Não é apenas o fornecimento de vacinas que preocupa os brasileiros. Há meses, há preocupação com a quantidade de seringas disponíveis quando, enfim, for dada a largada na aplicação das doses de proteção contra o coronavírus. Essa inquietação aumentou na última semana de 2020, quando a licitação do Ministério da Saúde para a compra de 300 milhões de seringas foi encerrada com menos de 3% de seus objetivos.
Fernando Silveira Filho, presidente da Associação Brasileira da Indústria de Alta Tecnologia de Produtos para Saúde (Abimed), traçou um panorama inquietante à coluna:
– É muito difícil garantir se vai ter seringa e agulha quando chegar a vacina. Esperamos que não falte, mas quanto mais tempo passa, mais confusa fica a situação.

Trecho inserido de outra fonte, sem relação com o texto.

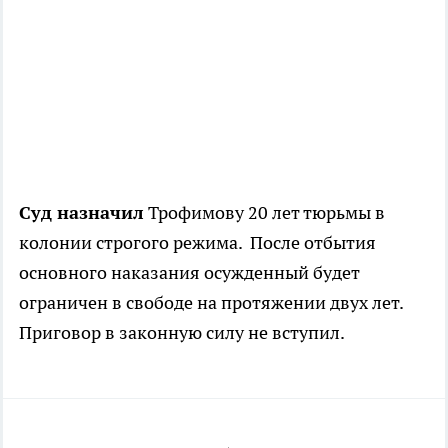
Суд назначил
Трофимову 20 лет тюрьмы в
колонии строгого режима. После отбытия
основного наказания осужденный будет
ограничен в свободе на протяжении двух лет.
Приговор в законную силу не вступил.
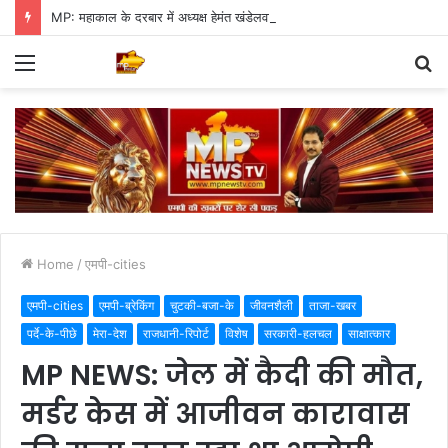
MP: महाकाल के दरबार में अध्यक्ष हेमंत खंडेलवाल, BJP की मजबूती का मांगा आशीर्वाद
Menu
S
fo
Home
/
एमपी-cities
एमपी-cities
एमपी-ब्रेकिंग
चुटकी-बजा-के
जीवनशैली
ताजा-खबर
पर्दे-के-पीछे
मेरा-देश
राजधानी-रिपोर्ट
विशेष
सरकारी-हलचल
साक्षात्कार
MP NEWS: जेल में कैदी की मौत,
मर्डर केस में आजीवन कारावास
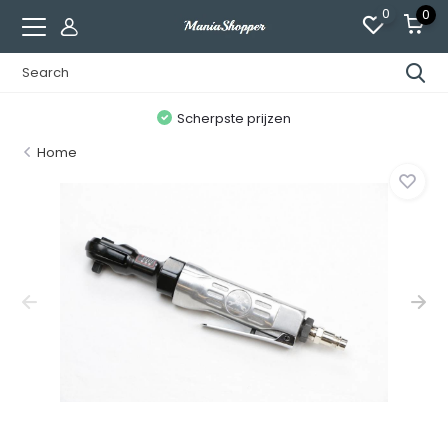
0
0
n
Scherpste prijzen
Home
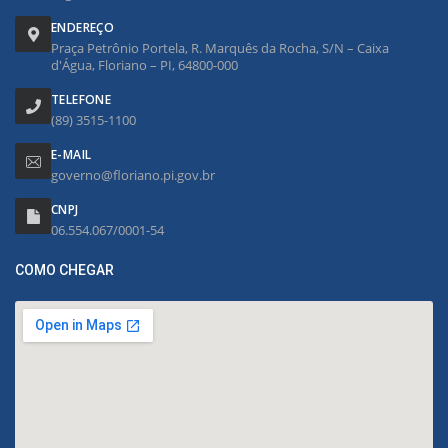
ENDEREÇO
Praça Petrônio Portela, R. Marquês da Rocha, S/N – Caixa
d'Água, Floriano – PI, 64800-000
TELEFONE
(89) 3515-1100
E-MAIL
governo@floriano.pi.gov.br
CNPJ
06.554.067/0001-54
COMO CHEGAR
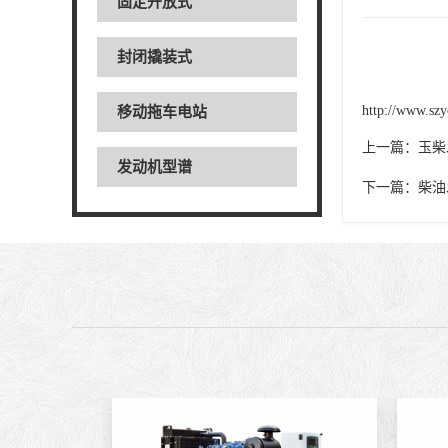
固定开放式
封闭撬装式
http://www.szy
移动拖车电站
上一篇：
玉柴
发动机型谱
下一篇：
柴油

Conforme Silveira Filho, só haveria necessidade de 200 milhões de seringas de uma só vez se toda a população brasileira fosse vacinada imediatamente, o que não vai ocorrer.
– Isso é planejamento puro. Sabendo como vai ser o ritmo de imunização, é possível diluir o abastecimento de seringas, e os fornecedores ficam sabendo que tem de estar estocadas quando a vacinação começar. O normal seria fazer o cálculo de quantas vacinas vai aplicar, e quanto, fazer o pedido e receber. Assim, seria possível desengargalar a distribuição. Nem o setor público teria o ônus de comprar tudo de uma vez, nem as fábricas teriam a pressão de fornecer ou dizer que não tem capacidade para abastecer.
Depois da licitação fracassada, o governo restringiu a exportação de seringas, aumentando a percepção de risco de desabastecimento. Conforme o presidente da Abimed, o diálogo do governo com a indústria começou em julho, mas foram conversas "esporádicas e muito pouco conclusivas". A coluna quis saber os motivos da indefinição e Silveira Filho disse que o retorno era de que o Ministério da Saúde estava "fazendo análises", sem justificativa clara para a falta de conclusão. Foi o setor que, desde meados de outubro, passou a alertar sobre o risco de desabastecimento de seringas:
– Boa parte dessa turbulência é fruto de planejamento tardio. Sem um plano claro, fica crítico para todos. Se pedir muita quantidade de seringa a curto prazo, sabendo que o programa vai se estender por vários meses, cria uma pressão. É preciso ter um entendimento claro de todas as partes, porque os problemas afetam os dois lados.
A coluna quis saber como estão os estoques, tanto do governo quanto da indústria, e Silveira Filho disse que não existem dados públicos sobre as reservas do Ministério da Saúde:
– Não há informações disponíveis nem do governo federal nem dos Estados. Se não há dado público, não há como ter acesso.
Diante do fracasso da licitação e da falta de informação sobre estoques, Estados começaram a se mobilizar e alguns, como São Paulo, garantem já ter as seringas necessárias para aplicar vacina em quase toda a sua população. O executivo relativiza:
– A distribuição vai se dar por meio do governo federal. A licitação da semana passada foi frustrante para todos. Havia expectativa de que ao menos boa parte das compras tivessem sido encaminhadas. Quando os Estados dizem estar bem abastecidos, para a indústria é difícil avaliar o que isso quer dizer, se é adequado ou não. A grande preocupação é que o tempo está passando e não estamos chegando a denominadores comuns muito básicos, como que tipo de vacina vai haver, se os insumos vão estar disponíveis.
Depois da licitação, foram divulgados trechos da troca de informações entre o responsável pela compra e os ofertantes em que fica clara uma grande diferença sobre preço. A coluna perguntou a Silveira Filho se houve tentativa de cobrar valores abusivos. O executivo afirmou que a Abimec não se envolve com temas de mercado, mas admitiu que os fabricantes foram "obrigados" a repassar aumentos nas matérias-primas, especialmente plástico, que dispararam com a alta do dólar em 2020:
– São insumos e matérias-primas que tiveram preços alterados pelo câmbio, e isso foi repassado. O que ficou claro para nós é que houve falha nas bases que o governo pesquisou para definir a meta de preço. A discrepância ocorreu por essa tomada equivocada por parte do governo, que ofereceu preço fora da realidade. Não tenho como precisar a diferença em termos precisos porque nós cuidamos do institucional, e as indústrias, da parte negocial.